HU has emerged as the treatment of choice for high-risk ET and PV patients because of its proven efficacy. The most controversial aspect of HU therapy is whether or not it is leukemogenic. Biological studies have failed to show an increase in DNA mutations in MPD patients treated with HU.37 Whilst small case series report a variable risk of leukemia after HU, in larger studies the leukemia risk with HU was not statistically different from that in untreated patients.12,;29,;38 Nonetheless, a randomized trial, such as the on-going Intermediate Risk arm of MRC PT1, will be required to address this question.

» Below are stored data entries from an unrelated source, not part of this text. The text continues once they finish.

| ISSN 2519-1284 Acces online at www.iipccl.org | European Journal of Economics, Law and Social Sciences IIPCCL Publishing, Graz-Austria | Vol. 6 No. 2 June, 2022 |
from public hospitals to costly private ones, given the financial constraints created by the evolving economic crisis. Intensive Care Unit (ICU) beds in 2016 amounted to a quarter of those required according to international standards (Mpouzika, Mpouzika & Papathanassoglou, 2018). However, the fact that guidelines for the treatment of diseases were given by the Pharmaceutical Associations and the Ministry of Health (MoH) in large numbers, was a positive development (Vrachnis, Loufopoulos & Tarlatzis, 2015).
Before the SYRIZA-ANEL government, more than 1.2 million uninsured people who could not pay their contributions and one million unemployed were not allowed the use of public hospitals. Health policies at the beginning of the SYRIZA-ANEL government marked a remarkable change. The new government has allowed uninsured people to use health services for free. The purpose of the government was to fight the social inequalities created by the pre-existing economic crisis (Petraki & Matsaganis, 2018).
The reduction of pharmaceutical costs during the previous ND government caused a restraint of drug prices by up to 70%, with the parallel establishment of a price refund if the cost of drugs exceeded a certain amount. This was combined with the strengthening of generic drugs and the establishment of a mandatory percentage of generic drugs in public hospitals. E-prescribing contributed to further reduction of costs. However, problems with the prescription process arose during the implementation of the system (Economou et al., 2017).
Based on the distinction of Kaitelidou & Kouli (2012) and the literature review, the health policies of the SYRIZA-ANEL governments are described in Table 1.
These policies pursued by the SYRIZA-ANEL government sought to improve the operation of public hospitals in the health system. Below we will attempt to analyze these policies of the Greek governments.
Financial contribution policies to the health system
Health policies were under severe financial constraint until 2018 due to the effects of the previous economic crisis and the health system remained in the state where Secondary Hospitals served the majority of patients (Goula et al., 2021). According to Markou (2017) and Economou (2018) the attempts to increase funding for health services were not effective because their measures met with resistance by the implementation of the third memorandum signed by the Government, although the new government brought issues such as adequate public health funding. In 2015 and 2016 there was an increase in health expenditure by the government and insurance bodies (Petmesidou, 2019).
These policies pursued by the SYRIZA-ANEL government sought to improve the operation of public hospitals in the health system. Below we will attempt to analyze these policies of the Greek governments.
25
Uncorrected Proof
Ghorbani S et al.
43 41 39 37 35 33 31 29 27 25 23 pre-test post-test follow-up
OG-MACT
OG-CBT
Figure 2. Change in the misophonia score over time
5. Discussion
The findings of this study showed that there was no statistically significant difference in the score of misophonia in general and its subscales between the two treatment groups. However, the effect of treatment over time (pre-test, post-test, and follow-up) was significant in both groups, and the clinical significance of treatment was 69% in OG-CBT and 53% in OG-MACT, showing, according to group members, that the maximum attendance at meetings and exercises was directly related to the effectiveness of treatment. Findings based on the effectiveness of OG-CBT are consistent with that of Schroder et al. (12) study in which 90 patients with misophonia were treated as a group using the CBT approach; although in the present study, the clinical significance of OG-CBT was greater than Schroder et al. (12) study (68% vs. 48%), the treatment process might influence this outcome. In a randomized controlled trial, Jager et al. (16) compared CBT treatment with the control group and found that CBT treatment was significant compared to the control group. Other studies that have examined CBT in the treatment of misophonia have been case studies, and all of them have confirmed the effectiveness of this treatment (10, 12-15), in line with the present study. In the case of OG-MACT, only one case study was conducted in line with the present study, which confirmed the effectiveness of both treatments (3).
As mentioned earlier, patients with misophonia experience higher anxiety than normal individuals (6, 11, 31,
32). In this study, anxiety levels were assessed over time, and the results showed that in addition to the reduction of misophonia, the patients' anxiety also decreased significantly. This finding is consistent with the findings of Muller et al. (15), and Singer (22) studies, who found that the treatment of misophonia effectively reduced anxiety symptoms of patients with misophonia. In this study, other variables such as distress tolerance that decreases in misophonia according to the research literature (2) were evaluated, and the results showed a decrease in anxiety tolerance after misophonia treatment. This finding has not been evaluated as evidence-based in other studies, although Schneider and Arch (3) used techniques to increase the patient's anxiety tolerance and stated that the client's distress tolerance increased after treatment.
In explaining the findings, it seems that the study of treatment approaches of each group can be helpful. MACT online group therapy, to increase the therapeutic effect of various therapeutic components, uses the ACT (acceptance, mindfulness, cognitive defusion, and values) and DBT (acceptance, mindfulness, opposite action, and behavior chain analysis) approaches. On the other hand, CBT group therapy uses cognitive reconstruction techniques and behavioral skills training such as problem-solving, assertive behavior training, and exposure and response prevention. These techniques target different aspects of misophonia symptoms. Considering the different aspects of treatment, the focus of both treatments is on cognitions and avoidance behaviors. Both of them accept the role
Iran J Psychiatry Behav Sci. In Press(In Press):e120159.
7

Clearly, patients who are treated with HU in addition to further cytotoxic agents with leukemogenic potential are at increased risk of leukemia.38
Anagrelide is approved by the FDA as a first-line agent for control of thrombocytosis associated with an MPD; but only approved for ET patients refractory or intolerant of first-line therapy in Europe. The largest study to date of MPD patients treated with anagrelide (follow-up 7 years) reported reduced disease-related symptoms, no increase in transformation to AML and no data for myelofibrosis.39 The results of MRC PT1 as discussed earlier suggest that HU rather than anagrelide should be first-line cytoreductive therapy for ET and that in any patient the concomitant use of aspirin and anagrelide should be carefully balanced according to the individual risk of thrombosis versus hemorrhage.
Interferon-α therapy may satisfactorily control blood counts in more than 75% of patients but it has many side effects and at least 20% of patients may be intolerant. One study reported that interferon-α reduced the rate of venous but not arterial thrombosis.40 This is an interesting parallel to the MRC PT1 data for anagrelide.6
The challenge for the future is to gather high-quality clinical data that can be used to inform decisions about the benefits or risks of therapy. The impact of thrombosis upon prognosis emphasizes the importance of addressing reversible risk factors for these events. The role of the JAK2 mutation is an intriguing and as yet unanswered question.